Aggersborg Viking Fortress
Aggersborg is the biggest of the Danish viking fortresses, built at the same time period as the Trelleborg, Fyrkat and Nonnebakken viking fortresses in 980-981 AD by King Harald Bluetooth.
Aggersborg Viking Fortress is located at a trade and logistic crossroads with the Limfjorden ship traffic, a then existing canal just West of Aggersborg going North to the North Sea and a main sailing route to Norway and the main road up through Jutland, Hærvejen.
Aggersborg is 288 meters in diameter, and contained 48 long houses inside the wall. Each house was 32 meters long. Researchers speculate that Aggersborg Viking Fortress was used to collect taxes and excise from travelers as well as having a controlling role of the population in the area.

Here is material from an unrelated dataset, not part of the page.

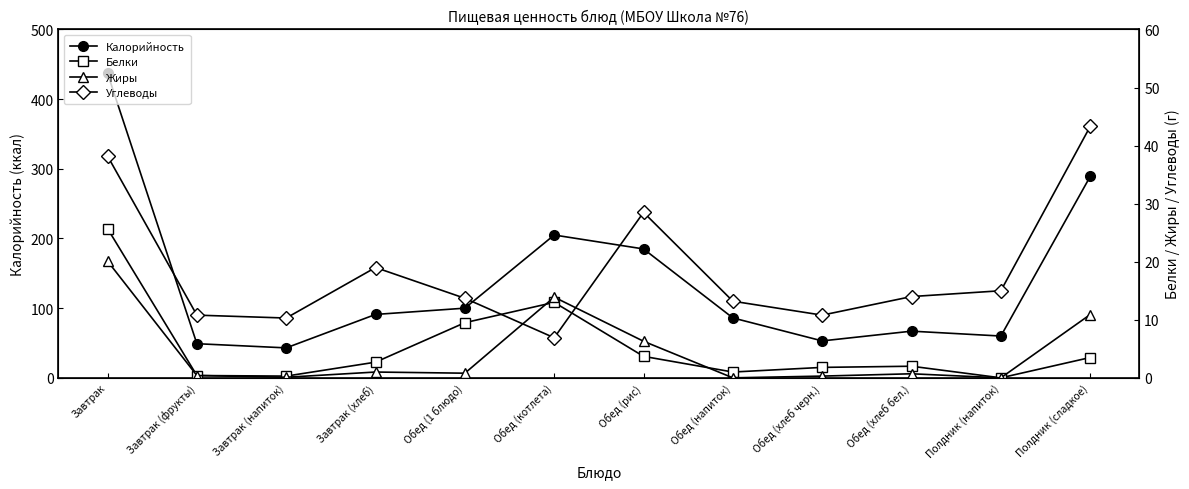

What is the difference between the Белки values at Обед (1 блюдо) and Обед (хлеб бел.)?

7.5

The wall itself is 11 meters thick. Today it is only about a meter high, but it used to be higher than the wall you see today at Trelleborg Viking Fortress.
The viking castle defensive system consisted of a moat, at Aggersborg 4 meters wide, and the circular wall with 4 gates, North, South, East and West. The wall was covered with Oak planks and the gates had Oak doors.
The gates were covered by wall overhead, and sentries and defensive forces could walk the entire perimeter of the wall and gates.
The present day town of Løgstør or Loegstoer is just South of Aggersborg, across the Limfjorden fjord.
When visiting Aggersborg Viking Fortress, don't overlook the exhibition building next to the parking area. It offers an excellent insight into the construction and usage of Aggersborg - and visiting it is free.